# 課題一覧
A) 次の(i)〜(iii)が学習テキストの内容と合っているかを「はい」か「いいえ」で答え、判断の決め手となる本文の語句をそのまま引用しなさい。
(i) 一つ目の解答は素朴な再帰による解法である。
(ii) 二つ目の解答の計算量は O(n^2) と記されている。
(iii) INTMAX は (1 << 21) と定義されている。
B) 学習テキストをもとに、次の問いに答えなさい。
(i) 一つ目の解答の関数 mcm は、left と right が等しいときに何を返すか。
(ii) 二つ目の解答の関数 mcm は、最後にどの値を返すか。
(iii) 二つの解答で、MAX はいくつと定義されているか。
C) 学習テキストの内容を二文で要約しなさい。

───── 学習テキスト

# 目次

• 目次
• 解答
• 解答

# 解答

Naive recursive solution.

// C++ 14
#include <iostream>
#include <string>
#include <vector>
#include <list>
#include <algorithm>
#include <queue>
#include <stack>
#include <set>
#include <map>
#include <unordered_map>
#include <math.h>

#define ll long long
#define Int int
#define loop(x, start, end) for(Int x = start; x < end; x++)
#define loopdown(x, start, end) for(int x = start; x > end; x--)
#define rep(n) for(int x = 0; x < n; x++)
#define span(a,x,y) a.begin()+x,a.begin()+y
#define span_all(a) a.begin(),a.end()
#define len(x) (x.size())
#define last(x) (*(x.end()-1))

using namespace std;

#define INTMAX (1 << 21)

#define MAX 100


Int mcm(Int p[], Int left, Int right) {
    
    if (left == right) return 0;
    
    Int min_ = INTMAX;
    loop(sep,left,right) {
        Int cost = mcm(p, left, sep) + mcm(p, sep+1, right);
        cost += p[left - 1] * p[sep] * p[right];
        if (cost < min_) min_ = cost;
    }
    
    return min_;
}


int main(void) {
    Int n;
    cin >> n;
    Int p_len = n + 1;
    Int p[p_len];
    cin >> p[0] >> p[1];
    loop(i, 2, p_len) {
        cin >> p[i] >> p[i];
    }
    cout << mcm(p, 1, n) << endl;
    return 0;
}

# 解答

Bottom up dynamic programming. O(n^3)

// C++ 14
#include <iostream>
#include <string>
#include <vector>
#include <list>
#include <algorithm>
#include <queue>
#include <stack>
#include <set>
#include <map>
#include <unordered_map>
#include <math.h>

#define ll long long
#define Int int
#define loop(x, start, end) for(Int x = start; x < end; x++)
#define loopdown(x, start, end) for(int x = start; x > end; x--)
#define rep(n) for(int x = 0; x < n; x++)
#define span(a,x,y) a.begin()+x,a.begin()+y
#define span_all(a) a.begin(),a.end()
#define len(x) (x.size())
#define last(x) (*(x.end()-1))

using namespace std;

#define INTMAX (1 << 21)

#define MAX 100


Int mcm(Int p[], Int n) {
    Int mincosts[n][n];
    loop(i,1,n) mincosts[i][i] = 0;
    
    loop(chain,2,n) {
        loop(l,1,n-chain+1) {
            Int r = l + chain - 1;
            mincosts[l][r] = INTMAX;
            loop(k,l,r) {
                Int cost = mincosts[l][k] + mincosts[k+1][r];
                cost += p[l-1] * p[k] * p[r];
                if (cost < mincosts[l][r]) mincosts[l][r] = cost;
            }
        }
    }
    
    return mincosts[1][n-1];
}


int main(void) {
    Int n;
    cin >> n;
    Int p_len = n + 1;
    Int p[p_len];
    cin >> p[0] >> p[1];
    loop(i, 2, p_len) {
        cin >> p[i] >> p[i];
    }
    cout << mcm(p, p_len) << endl;
    return 0;
}

──────────
───── 行データ一覧

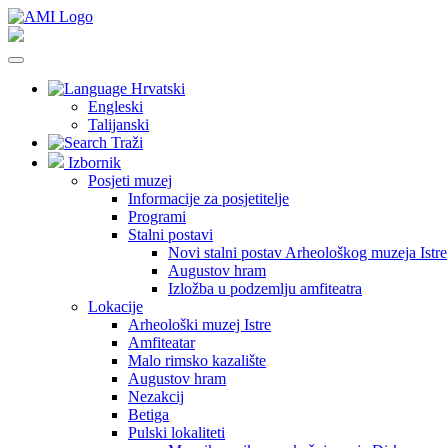
Hrvatski
Engleski
Talijanski
Traži
Izbornik
Posjeti muzej
Informacije za posjetitelje
Programi
Stalni postavi
Novi stalni postav Arheološkog muzeja Istre
Augustov hram
Izložba u podzemlju amfiteatra
Lokacije
Arheološki muzej Istre
Amfiteatar
Malo rimsko kazalište
Augustov hram
Nezakcij
Betiga
Pulski lokaliteti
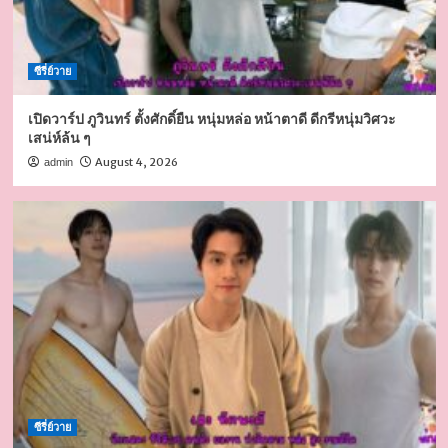
ซีรี่ย์วาย
เปิดวาร์ป ภูวินทร์ ตั้งศักดิ์ยืน หนุ่มหล่อ หน้าตาดี ดีกรีหนุ่มวิศวะ
เสน่ห์ล้น ๆ
August 4, 2026
admin
ซีรี่ย์วาย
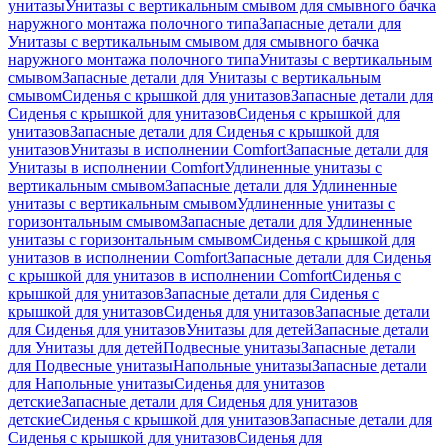
унитазы
Унитазы с вертикальным смывом для смывного бачка
наружного монтажа полочного типа
Запасные детали для
Унитазы с вертикальным смывом для смывного бачка
наружного монтажа полочного типа
Унитазы с вертикальным
смывом
Запасные детали для Унитазы с вертикальным
смывом
Сиденья с крышкой для унитазов
Запасные детали для
Сиденья с крышкой для унитазов
Сиденья с крышкой для
унитазов
Запасные детали для Сиденья с крышкой для
унитазов
Унитазы в исполнении Comfort
Запасные детали для
Унитазы в исполнении Comfort
Удлиненные унитазы с
вертикальным смывом
Запасные детали для Удлиненные
унитазы с вертикальным смывом
Удлиненные унитазы с
горизонтальным смывом
Запасные детали для Удлиненные
унитазы с горизонтальным смывом
Сиденья с крышкой для
унитазов в исполнении Comfort
Запасные детали для Сиденья
с крышкой для унитазов в исполнении Comfort
Сиденья с
крышкой для унитазов
Запасные детали для Сиденья с
крышкой для унитазов
Сиденья для унитазов
Запасные детали
для Сиденья для унитазов
Унитазы для детей
Запасные детали
для Унитазы для детей
Подвесные унитазы
Запасные детали
для Подвесные унитазы
Напольные унитазы
Запасные детали
для Напольные унитазы
Сиденья для унитазов
детские
Запасные детали для Сиденья для унитазов
детские
Сиденья с крышкой для унитазов
Запасные детали для
Сиденья с крышкой для унитазов
Сиденья для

──────────

# 課題の解答
A)
(i) はい。「Naive recursive solution.」
(ii) いいえ。「Bottom up dynamic programming. O(n^3)」
(iii) はい。「#define INTMAX (1 << 21)」

B)
(i) 0 を返す。
(ii) mincosts[1][n-1] を返す。
(iii) 100 と定義されている。

C) 学習テキストには、C++ 14 で書かれた解答が二つ載っている。一つ目は素朴な再帰による解法で、二つ目は計算量が O(n^3) のボトムアップ動的計画法による解法である。